Two senators say the NSA is still lying to Congress
Two Democrats on the Senate Select Committee on Intelligence say the National Security Agency provided “inaccurate” and “misleading” information to the American public about the government’s vast surveillance operations.
Senators Ron Wyden and Mark Udall sent a letter to NSA Director Gen. Keith Alexander on Monday asking him to make revisions to a set of fact sheets that were released by his agency to quell concerns about domestic surveillance in the wake of leaked documents attributed to former intelligence contractor Edward Snowden earlier this month.
The Guardian newspaper has been publishing top-secret documents provided by Snowden that he says proves the NSA operates secretive spying programs that retain information on United States citizens under Section 702 of the Foreign Intelligence Surveillance Act (FISA) and Section 215 of the PATRIOT Act. Snowden claims those two statutes are abused in order to surveil American citizens, an argument Gen. Alexander’s office recently attempted to counter by releasing a four-page set of bullet points outlining what the US government can and can’t do under federal law.
According to Sens.
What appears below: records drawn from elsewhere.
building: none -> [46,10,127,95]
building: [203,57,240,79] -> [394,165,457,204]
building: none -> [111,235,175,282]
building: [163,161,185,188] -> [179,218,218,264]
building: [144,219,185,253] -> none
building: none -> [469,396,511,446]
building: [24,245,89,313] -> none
Wyden and Udall, the NSA’s response isn’t in-tune with what they’ve been told of the programs. "We were disappointed to see that this fact sheet contains an inaccurate statement about how the Section 702 authority has been interpreted by the US government," they write Gen. Alexander. "In our judgment this inaccuracy is significant, as it portrays protections for Americans' privacy as being significantly stronger than they actually are."
But while the fact sheets have been made available online, Wyden and Udall can’t explain in their public letter what their allegations are in reference to since the lawmakers’ own knowledge of the clandestine operations are not allowed to be discussed, even among the constituents who elected them to the Senate. Instead, they wrote that they’ve “identified this inaccurate statement in the classified attachment” sent to Alexander.
Elsewhere, the lawmakers rejected the NSA’s claim that, "Any inadvertently acquired communication of or concerning a US person must be promptly destroyed if it is neither relevant to the authorized purpose nor evidence of a crime."
"We believe that this statement is somewhat misleading,” replied the senators, “in that it implies that the NSA has the ability to determine how many American communications it has collected under Section 702, or that the law does not allow the NSA to deliberately search for the records of particular Americans. In fact, the intelligence community has told us repeatedly that it is ‘not reasonably possible to identify the number of people located in the United States whose communications may have been reviewed under the authority’ of the FISA Amendments Act.”
In a tweet sent out Monday evening, Sen. Wyden again said the
FISA fact sheet included a “significant inaccuracy.”
Significant inaccuracy in NSA's FISA fact sheet. It portrays privacy protections as being stronger than they are. http://t.co/MbPcJUF4oc
— Ron Wyden (@RonWyden) June 24, 2013
Nowhere does the senators’ response include allegations of any discrepancies in the Section 215 fact sheet, but both Wyden and Udall have raised questions about how the government interprets that provision previously. “We believe most Americans would be stunned to learn the details of how these secret court opinions have interpreted Section 215,” they wrote in a joint letter to Attorney General Eric Holder last year. “As we see it, there is now a significant gap between what most Americans think the law allows and what the government secretly claims the law allows. This is a problem, because it is impossible to have an informed public debate about what the law should say when they public doesn’t know what its government thinks the law says.”
In their letter to Gen. Alexander this week, both Udall and Wyden wrote that they believe the US government should have “broad authorities to investigate terrorism and espionage,” and that it’s possible to “aggressively pursue terrorists without compromising the constitutional rights of ordinary Americans.”
“Achieving this goal depends not just on secret courts and secret congressional hearings, but on informed public debate as well,” they wrote.
But while Sens. Udall and Wyden have been long critical of surveillance powers provided through FISA and the PATRIOT Act, their take on the revelations exposed by Mr. Snowden differs drastically with that of President Barack Obama and many leading figures of his administration. Mr. Obama, Gen. Alexander and Mr. Holder have all defended the practices used by the NSA and say that no constitutional violations occur due to privacy safeguards in place, as have Senate Intelligence Chair Dianne Feinstein (D-Calif.).
“I think it’s important to recognize that you can’t have 100 percent security and also then have 100 percent privacy and zero inconvenience,” President Obama said earlier this month.
With respect to Section 702 and Section 215, Obama said, “These are programs that have been authorized by broad bipartisan majorities repeatedly since 2006. And so I think at the onset it is important to understand that your duly elected representatives have been consistently informed on exactly what we’re doing.”
Edward Snowden revealed himself as the contractor responsible for the leaks published by The Guardian less than one week after the paper first began releasing information on the programs. He gave several interviews in Hong Kong before flying to Moscow where he remains today, according to both the US and Russian presidents. The anti-secrecy website WikiLeaks announced Monday that Snowden has asked for asylum from several countries, including Iceland and Ecuador.